Yapılan bu düzenleme, özellikle finansal sürdürülebilirliği sağlama ve Türk futbolunun ekonomik yapısını koruma hedefiyle hayata geçirildi.
Yeni düzenlemenin detayları açıklandı
TFF tarafından kamuoyuna duyurulan değişiklikler, Kulüp Lisans ve Finansal Sürdürülebilirlik Talimatı üzerinde yapılan revizyonlarla yürürlüğe girdi. Talimatnameye eklenen Geçici Madde 25 şu şekilde açıklandı:
“2024/2025 sezonu ikinci transfer ve tescil döneminden itibaren geçerli olmak üzere, takım harcama limitlerinde geçerli kabul edilen sapma oranları kaldırılmıştır. Kulüplerin, belirlenen harcama limitleri dahilinde hareket etmesi zorunlu hale getirilmiştir.”
Bu düzenlemeyle birlikte, kulüplerin harcama planlamalarını daha dikkatli bir şekilde yapmaları gerekecek.
Sponsorluk gelirlerinde yeni kriterler
TFF’nin yeni düzenlemesi sadece harcama limitlerini değil, sponsorluk gelirlerimile ilgili uygulamaları da kapsıyor. Kulüplerin, harcama limitlerinin belirlenmesinde sundukları sponsorluk ve reklam gelirleri, artık yalnızca tahsil edilen tutarlar üzerinden değerlendirilecek. Bu uygulama, özellikle gelir-gider dengesi açısından daha gerçekçi bir bütçe hesaplamasını zorunlu kılacak.
Sapma oranları tarihe karıştı
Daha önce yürürlükte olan Geçici Madde 18,Süper Lig ve 1. Lig kulüpleri için yüzde 30, 2. Lig kulüpleri için ise yüzde 50 sapma oranı tanıyordu. Ancak, bu düzenlemenin kaldırılmasıyla kulüpler artık herhangi bir sapma oranı avantajından yararlanamayacak.
Bu değişiklik, federasyonun kulüpler üzerinde daha sıkı bir mali kontrol mekanizması uygulama kararlılığını gösteriyor.

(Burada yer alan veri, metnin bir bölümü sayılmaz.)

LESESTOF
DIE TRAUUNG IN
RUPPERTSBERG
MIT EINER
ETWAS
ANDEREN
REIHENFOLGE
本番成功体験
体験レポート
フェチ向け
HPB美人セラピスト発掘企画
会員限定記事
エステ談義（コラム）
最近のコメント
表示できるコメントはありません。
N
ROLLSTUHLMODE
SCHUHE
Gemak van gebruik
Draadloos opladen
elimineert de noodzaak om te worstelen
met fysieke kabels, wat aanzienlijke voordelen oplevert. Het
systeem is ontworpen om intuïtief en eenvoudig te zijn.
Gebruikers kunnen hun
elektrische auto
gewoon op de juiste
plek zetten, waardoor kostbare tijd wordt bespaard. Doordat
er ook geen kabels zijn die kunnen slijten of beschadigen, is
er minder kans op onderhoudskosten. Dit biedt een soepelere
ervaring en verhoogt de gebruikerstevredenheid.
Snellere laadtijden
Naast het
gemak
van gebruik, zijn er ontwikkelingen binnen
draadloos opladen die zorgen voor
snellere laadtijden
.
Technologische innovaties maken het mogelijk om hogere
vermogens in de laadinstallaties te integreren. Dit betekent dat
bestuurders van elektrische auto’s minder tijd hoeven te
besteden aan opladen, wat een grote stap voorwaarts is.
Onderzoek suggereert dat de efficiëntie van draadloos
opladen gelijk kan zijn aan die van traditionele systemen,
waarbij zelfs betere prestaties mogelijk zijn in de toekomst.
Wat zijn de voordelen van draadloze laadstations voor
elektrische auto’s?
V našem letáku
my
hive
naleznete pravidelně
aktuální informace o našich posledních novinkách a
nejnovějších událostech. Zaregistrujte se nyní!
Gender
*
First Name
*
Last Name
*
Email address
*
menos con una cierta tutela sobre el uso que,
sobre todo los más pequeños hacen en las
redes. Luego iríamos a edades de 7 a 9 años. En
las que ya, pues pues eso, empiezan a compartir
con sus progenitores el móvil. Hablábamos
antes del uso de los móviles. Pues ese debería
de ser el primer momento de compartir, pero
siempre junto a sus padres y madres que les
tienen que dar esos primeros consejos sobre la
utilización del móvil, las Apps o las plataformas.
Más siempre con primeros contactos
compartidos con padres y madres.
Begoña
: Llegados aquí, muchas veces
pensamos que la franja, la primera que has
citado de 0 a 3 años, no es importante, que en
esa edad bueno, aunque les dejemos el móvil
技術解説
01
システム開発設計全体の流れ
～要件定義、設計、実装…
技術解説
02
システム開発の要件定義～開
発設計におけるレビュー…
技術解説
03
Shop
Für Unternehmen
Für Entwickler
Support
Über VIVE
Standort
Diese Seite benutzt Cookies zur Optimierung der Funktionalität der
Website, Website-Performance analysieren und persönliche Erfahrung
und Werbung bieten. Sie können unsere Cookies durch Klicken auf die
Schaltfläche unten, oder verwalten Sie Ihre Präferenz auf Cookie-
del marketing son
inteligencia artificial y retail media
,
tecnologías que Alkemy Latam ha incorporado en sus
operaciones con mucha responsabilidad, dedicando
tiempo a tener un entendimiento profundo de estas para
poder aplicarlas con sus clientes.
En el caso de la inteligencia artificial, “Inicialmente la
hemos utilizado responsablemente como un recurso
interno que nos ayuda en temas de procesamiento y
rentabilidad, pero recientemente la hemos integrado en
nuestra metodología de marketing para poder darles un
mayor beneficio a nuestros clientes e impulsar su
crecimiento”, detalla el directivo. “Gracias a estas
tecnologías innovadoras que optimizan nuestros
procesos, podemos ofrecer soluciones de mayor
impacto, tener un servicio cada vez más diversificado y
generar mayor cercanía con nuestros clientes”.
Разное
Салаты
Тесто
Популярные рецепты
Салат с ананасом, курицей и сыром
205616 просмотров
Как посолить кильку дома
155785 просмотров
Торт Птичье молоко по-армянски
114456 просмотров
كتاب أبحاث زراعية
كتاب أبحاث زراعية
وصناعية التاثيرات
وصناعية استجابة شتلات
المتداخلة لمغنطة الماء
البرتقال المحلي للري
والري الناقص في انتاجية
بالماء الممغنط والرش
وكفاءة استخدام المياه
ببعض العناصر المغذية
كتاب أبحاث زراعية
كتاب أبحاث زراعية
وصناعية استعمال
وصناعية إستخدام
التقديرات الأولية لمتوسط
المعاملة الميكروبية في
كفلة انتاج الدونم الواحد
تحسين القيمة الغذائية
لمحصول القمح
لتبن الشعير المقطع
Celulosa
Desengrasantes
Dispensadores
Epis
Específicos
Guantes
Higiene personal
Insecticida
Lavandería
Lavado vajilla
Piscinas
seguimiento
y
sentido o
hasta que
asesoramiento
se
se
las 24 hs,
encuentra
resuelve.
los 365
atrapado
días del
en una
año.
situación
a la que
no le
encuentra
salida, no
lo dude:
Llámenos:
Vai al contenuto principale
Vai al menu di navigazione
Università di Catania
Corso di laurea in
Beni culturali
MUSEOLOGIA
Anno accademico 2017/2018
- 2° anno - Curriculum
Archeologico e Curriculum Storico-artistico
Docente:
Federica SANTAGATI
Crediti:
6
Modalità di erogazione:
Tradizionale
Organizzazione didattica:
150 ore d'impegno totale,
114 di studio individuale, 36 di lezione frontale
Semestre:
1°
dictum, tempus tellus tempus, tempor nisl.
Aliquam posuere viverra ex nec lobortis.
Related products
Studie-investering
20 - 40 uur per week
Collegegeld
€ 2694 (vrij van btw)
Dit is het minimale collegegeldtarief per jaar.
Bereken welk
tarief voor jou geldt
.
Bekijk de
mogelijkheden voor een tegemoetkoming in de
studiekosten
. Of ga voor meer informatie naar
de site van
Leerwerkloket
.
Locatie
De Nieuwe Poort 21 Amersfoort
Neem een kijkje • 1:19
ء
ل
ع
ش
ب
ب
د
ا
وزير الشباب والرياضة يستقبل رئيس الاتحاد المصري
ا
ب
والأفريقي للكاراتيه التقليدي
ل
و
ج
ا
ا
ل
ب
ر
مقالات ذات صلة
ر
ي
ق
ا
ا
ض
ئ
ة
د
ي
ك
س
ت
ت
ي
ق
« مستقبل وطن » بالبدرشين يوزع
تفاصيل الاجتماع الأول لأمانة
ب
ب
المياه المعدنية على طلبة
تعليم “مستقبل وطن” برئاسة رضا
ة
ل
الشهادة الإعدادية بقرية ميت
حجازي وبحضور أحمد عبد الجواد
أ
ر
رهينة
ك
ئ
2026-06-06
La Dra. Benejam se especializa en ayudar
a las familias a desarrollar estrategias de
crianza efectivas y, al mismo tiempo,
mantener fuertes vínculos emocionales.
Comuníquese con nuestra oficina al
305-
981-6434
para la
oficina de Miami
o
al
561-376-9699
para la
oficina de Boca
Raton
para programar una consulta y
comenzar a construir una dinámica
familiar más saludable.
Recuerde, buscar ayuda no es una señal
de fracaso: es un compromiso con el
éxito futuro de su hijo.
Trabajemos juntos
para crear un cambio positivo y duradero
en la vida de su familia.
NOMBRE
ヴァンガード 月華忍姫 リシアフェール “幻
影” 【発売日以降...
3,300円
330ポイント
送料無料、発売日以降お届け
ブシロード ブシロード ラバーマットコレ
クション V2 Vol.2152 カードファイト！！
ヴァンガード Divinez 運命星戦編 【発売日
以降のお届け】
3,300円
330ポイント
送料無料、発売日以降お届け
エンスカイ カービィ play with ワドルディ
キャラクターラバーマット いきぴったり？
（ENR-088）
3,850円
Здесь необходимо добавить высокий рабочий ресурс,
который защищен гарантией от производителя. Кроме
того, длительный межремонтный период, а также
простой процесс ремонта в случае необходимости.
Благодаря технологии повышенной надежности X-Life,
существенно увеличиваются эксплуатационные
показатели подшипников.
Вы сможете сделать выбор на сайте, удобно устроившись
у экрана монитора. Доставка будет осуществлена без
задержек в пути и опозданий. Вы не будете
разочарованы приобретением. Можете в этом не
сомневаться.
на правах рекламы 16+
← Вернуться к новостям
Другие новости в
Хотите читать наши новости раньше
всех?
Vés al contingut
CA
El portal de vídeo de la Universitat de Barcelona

TFF’nin bu kararı, Türk futbolunun ekonomik istikrarını sağlamayı hedefleyen önemli bir adım olarak değerlendiriliyor. Özellikle borç yükü altındaki kulüplerin mali yapılarını disipline etmeleri ve kaynaklarını daha etkin bir şekilde yönetmeleri bekleniyor.